# WORK INSTRUCTIONS
Make an exact copy of all the records, one that contains none of the pictures.
※
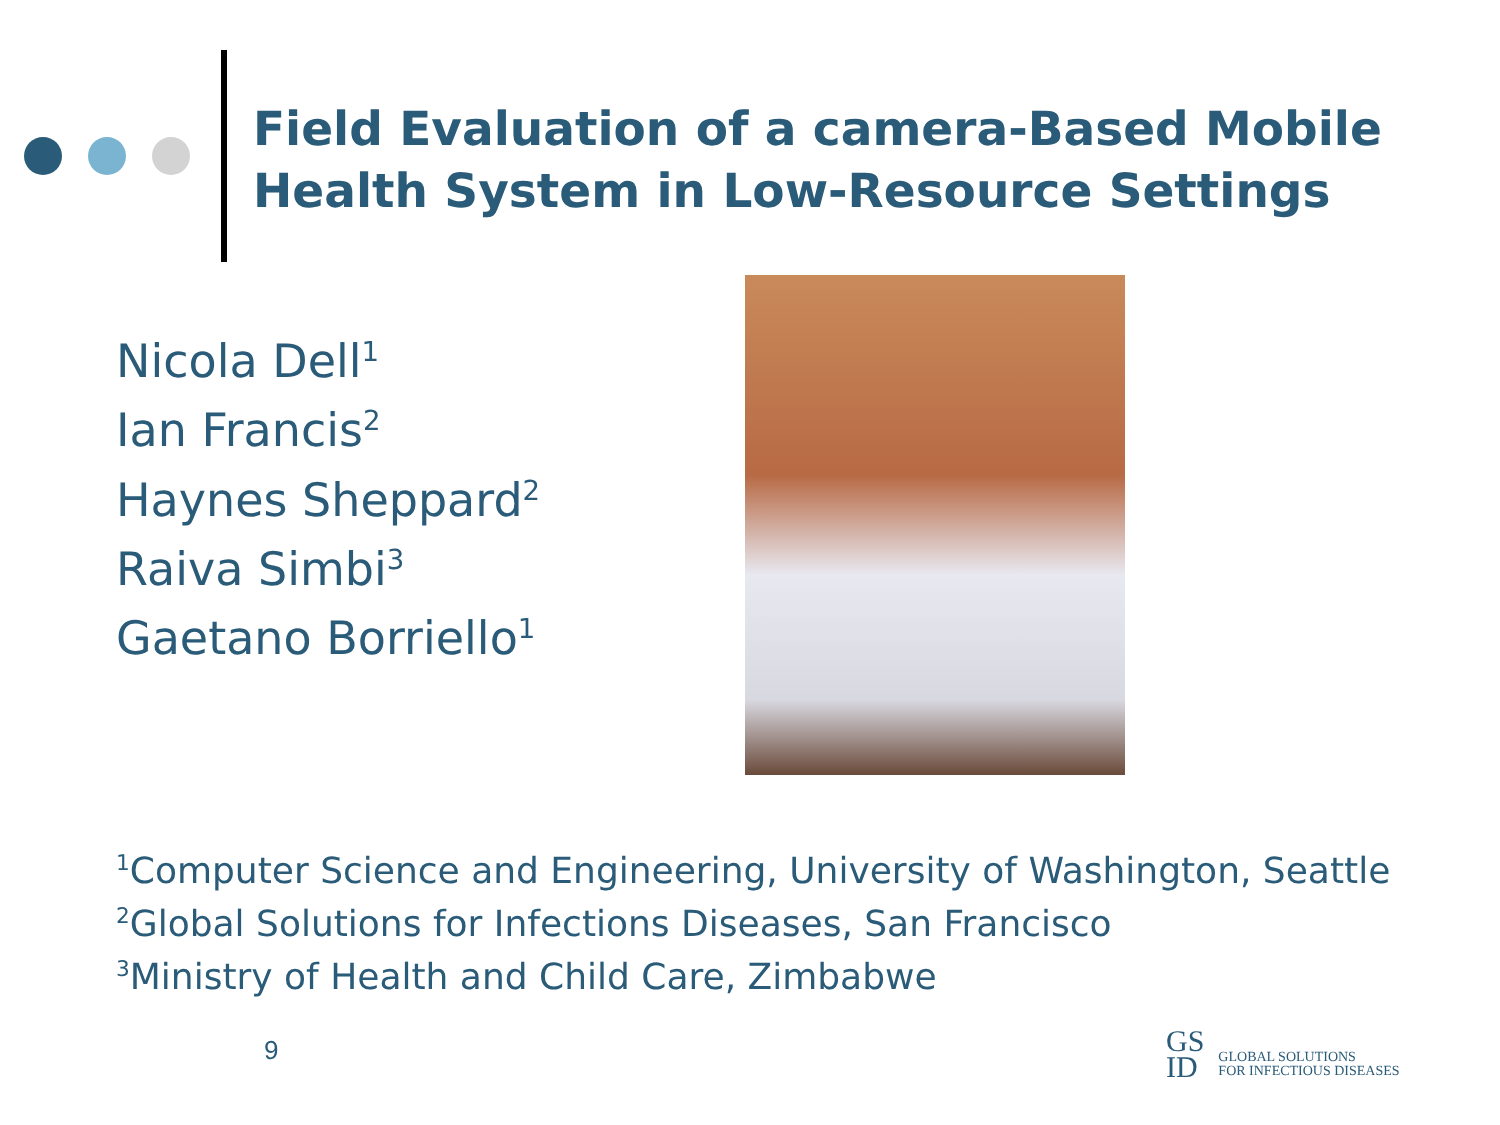Field Evaluation of a camera-Based Mobile
Health System in Low-Resource Settings
Nicola Dell<sup>1</sup>
Ian Francis<sup>2</sup>
Haynes Sheppard<sup>2</sup>
Raiva Simbi<sup>3</sup>
Gaetano Borriello<sup>1</sup>
<sup>1</sup> Computer Science and Engineering, University of Washington, Seattle
<sup>2</sup> Global Solutions for Infections Diseases, San Francisco
<sup>3</sup> Ministry of Health and Child Care, Zimbabwe
9
GS
ID
GLOBAL SOLUTIONS
FOR INFECTIOUS DISEASES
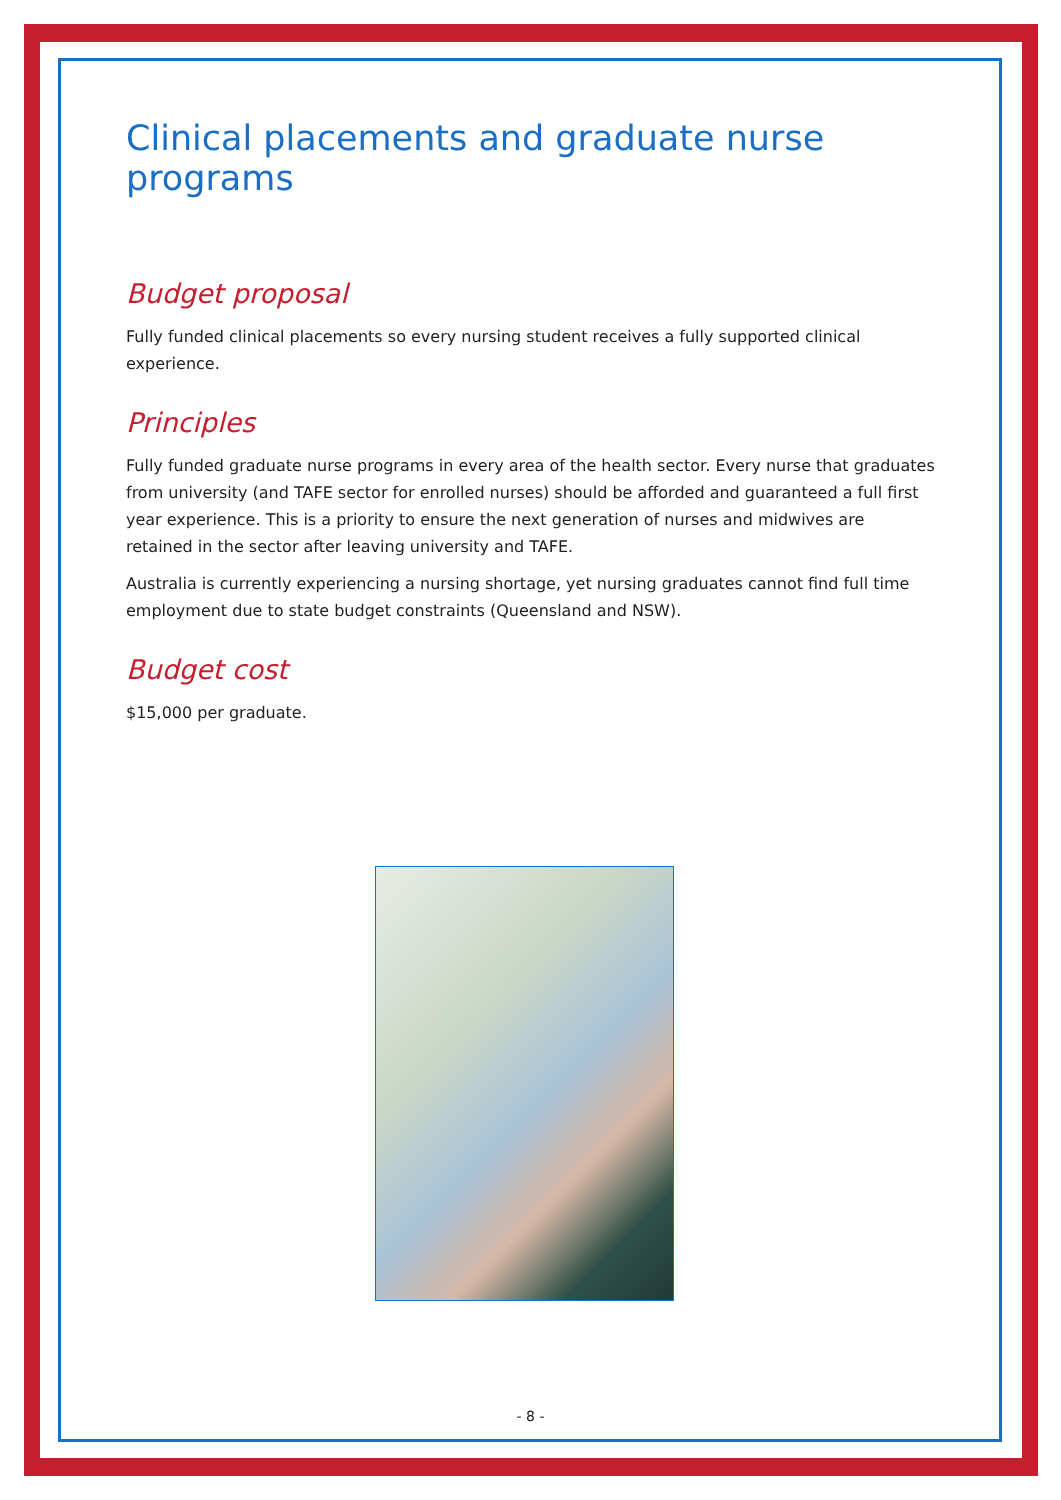Clinical placements and graduate nurse programs
Budget proposal
Fully funded clinical placements so every nursing student receives a fully supported clinical experience.
Principles
Fully funded graduate nurse programs in every area of the health sector. Every nurse that graduates from university (and TAFE sector for enrolled nurses) should be afforded and guaranteed a full first year experience. This is a priority to ensure the next generation of nurses and midwives are retained in the sector after leaving university and TAFE.
Australia is currently experiencing a nursing shortage, yet nursing graduates cannot find full time employment due to state budget constraints (Queensland and NSW).
Budget cost
$15,000 per graduate.
- 8 -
※
# COMPLETED EXERCISE
Field Evaluation of a camera-Based Mobile
Health System in Low-Resource Settings
Nicola Dell<sup>1</sup>
Ian Francis<sup>2</sup>
Haynes Sheppard<sup>2</sup>
Raiva Simbi<sup>3</sup>
Gaetano Borriello<sup>1</sup>
<sup>1</sup> Computer Science and Engineering, University of Washington, Seattle
<sup>2</sup> Global Solutions for Infections Diseases, San Francisco
<sup>3</sup> Ministry of Health and Child Care, Zimbabwe
9
GS
ID
GLOBAL SOLUTIONS
FOR INFECTIOUS DISEASES
Clinical placements and graduate nurse programs
Budget proposal
Fully funded clinical placements so every nursing student receives a fully supported clinical experience.
Principles
Fully funded graduate nurse programs in every area of the health sector. Every nurse that graduates from university (and TAFE sector for enrolled nurses) should be afforded and guaranteed a full first year experience. This is a priority to ensure the next generation of nurses and midwives are retained in the sector after leaving university and TAFE.
Australia is currently experiencing a nursing shortage, yet nursing graduates cannot find full time employment due to state budget constraints (Queensland and NSW).
Budget cost
$15,000 per graduate.
- 8 -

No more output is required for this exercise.